UIT TE VOEREN >>
(a) Neem uit het fragment over de lekkage in de huurwoning het stuk van "De kantonrechter begrijpt" tot en met "van onjuiste materialen." woordelijk over.
(b) Zet het fragment over de lekkage in de huurwoning voort na de laatste zin.

GEKOZEN FRAGMENT >>
Tussen partijen bestaat discussie over de vraag of [eiseres sub 1] en [eiser sub 2] de huurovereenkomst met [gedaagde] mochten ontbinden. De huurder is op grond van artikel 7:279 lid 1 van het Burgerlijk Wetboek (BW) bevoegd om de huurovereenkomst te ontbinden, indien het deel van gehuurde woonruimte dat voor de huurder en zijn gezin voor bewoning noodzakelijk is, door een gebrek onbewoonbaar is. Een gebrek is een staat of eigenschap van een zaak of een andere niet aan de huurder toe te rekenen omstandigheid, waardoor de zaak aan de huurder niet het genot kan verschaffen dat een huurder bij het aangaan van de overeenkomst mag verwachten van een goed onderhouden zaak (artikel 7:204 lid 2 BW). Beoordeeld moet worden of er sprake is van een (niet aan de huurder toe te rekenen) gebrek, en zo ja, of een voor bewoning noodzakelijk deel van de woning hierdoor onbewoonbaar is geworden.
Gebrek
3.2.1.
De kantonrechter begrijpt de stelling van [eiseres sub 1] en [eiser sub 2] zo, dat zowel de lekkage als de vermeende constructiefout in de warmwaterleiding waardoor de lekkage zou zijn ontstaan, aan te merken zijn als een gebrek. Volgens [eiseres sub 1] en [eiser sub 2] zou de warmwaterleiding zijn gesprongen door het gebruik van onjuiste materialen.
3.2.2.
Wat betreft de warmwaterleiding kan niet worden vastgesteld dat er sprake is geweest van een constructiefout, en dus van een gebrek. De loodgieter die [eiseres sub 1] en [eiser sub 2] op 9 maart 2022 hebben ingeschakeld, heeft verklaard dat de leidingen met knelkoppelingen aan elkaar zijn gekoppeld, in plaats van met perskoppelingen. Kennelijk is het tegenwoordig gebruikelijk (want veiliger) om leidingen in de muur met perskoppelingen aan elkaar te maken, maar dat betekent niet dat er door het gebruik van knelkoppelingen zonder meer sprake is van een constructiefout of gebruik van onjuist materiaal. De woning, en daarmee het leidingenstelsel, is immers al 45 jaar oud. Gezien de ouderdom van de woning is het dus denkbaar dat destijds gebruik is gemaakt van deze (tegenwoordig kennelijk verouderde maar toen nog gebruikelijke) methode om de leidingen aan elkaar vast te maken. Dat maakt echter niet dat er sprake is van een constructiefout of dat er onjuist materiaal is gebruikt. Ook is niet gebleken dat de woning en/of de leidingen slecht zijn onderhouden. De warmwaterleiding kan dan ook niet aangemerkt worden als gebrek.

VASTGELEGDE GEGEVENS >>
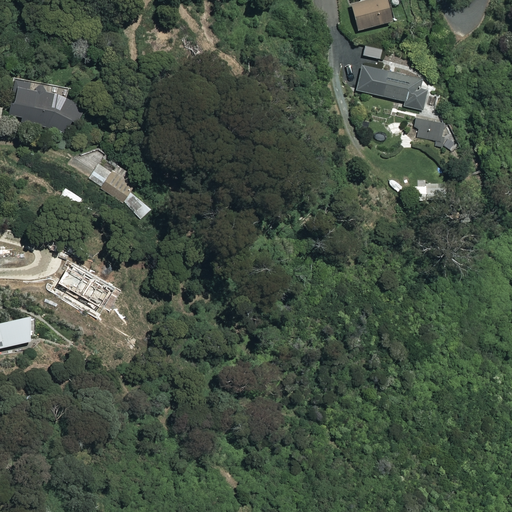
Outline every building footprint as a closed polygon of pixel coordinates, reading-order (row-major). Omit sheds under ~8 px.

==

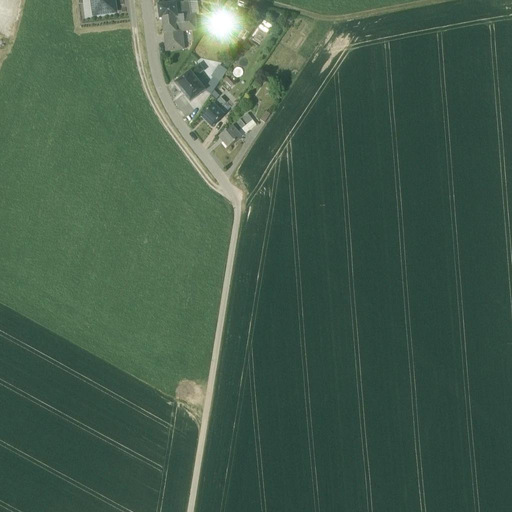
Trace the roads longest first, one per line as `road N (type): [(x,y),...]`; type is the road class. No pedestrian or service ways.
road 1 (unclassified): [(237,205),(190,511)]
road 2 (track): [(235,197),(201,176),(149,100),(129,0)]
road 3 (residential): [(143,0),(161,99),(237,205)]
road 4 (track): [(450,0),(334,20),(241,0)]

RESULTATEN >>
(a)
De kantonrechter begrijpt de stelling van [eiseres sub 1] en [eiser sub 2] zo, dat zowel de lekkage als de vermeende constructiefout in de warmwaterleiding waardoor de lekkage zou zijn ontstaan, aan te merken zijn als een gebrek. Volgens [eiseres sub 1] en [eiser sub 2] zou de warmwaterleiding zijn gesprongen door het gebruik van onjuiste materialen.

(b)
3.2.3.
De lekkage is daarentegen wel aan te merken als een gebrek. Tussen partijen staat niet ter discussie dat de lekkage ernstig was. Bij het aangaan van de huurovereenkomst mochten [eiseres sub 1] en [eiser sub 2] verwachten dat zij de woning konden gebruiken zonder last te hebben van een dergelijk ernstige lekkage. Bovendien zijn [eiseres sub 1] en [eiser sub 2] door de lekkage ernstig in hun huurgenot beperkt. De gevolgen van de lekkage waren immers groot. Op de foto’s is ook te zien dat de lekkage veel schade heeft aangericht. Zo is het plafond in de keuken naar beneden gekomen, en was de keuken onbruikbaar.
3.2.4.
Volgens [gedaagde] is de lekkage, althans de ernstige gevolgen daarvan, een omstandigheid die aan [eiseres sub 1] en [eiser sub 2] is toe te rekenen. [eiseres sub 1] en [eiser sub 2] hebben volgens [gedaagde] te lang gewacht met het dichtdraaien van de hoofdkraan, terwijl zij als huurders een schadebeperkingsplicht hebben. Daardoor kan er volgens haar geen sprake zijn van een gebrek. De kantonrechter volgt deze stelling niet. [eiseres sub 1] en [eiser sub 2] hebben tijdens de mondelinge behandeling verklaard dat toen de lekkage begon, zij, nadat bleek dat het gezin veilig was, direct op zoek zijn gegaan naar de hoofdkraan. Deze bevond zich in de meterkast op de gang. De hoofdkraan was echter moeilijk te zien, omdat deze niet naar de deur van de meterkast was geplaatst, maar omgekeerd richting de muur was geplaatst. Bovendien was er niet alleen een kraan waaraan gedraaid kon worden, maar ook een hendel. Zij wisten niet welke van de twee zij moesten gebruiken. Het lukte [eiseres sub 1] en [eiser sub 2] dan ook niet om de kraan dicht te krijgen. De dochter van [eiseres sub 1] en [eiser sub 2] was ondertussen bezig met het vinden van een loodgieter. Toen de loodgieter onderweg was, hebben [eiseres sub 1] en [eiser sub 2] de loodgieter ook nog via videobellen gesproken. De loodgieter heeft via deze weg geprobeerd [eiseres sub 1] en [eiser sub 2] te helpen bij het dichtdraaien van de kraan, maar dat lukte niet. Uiteindelijk is het de loodgieter geweest die de hoofdkraan heeft dichtgedraaid, waardoor de lekkage is gestopt.
3.2.5.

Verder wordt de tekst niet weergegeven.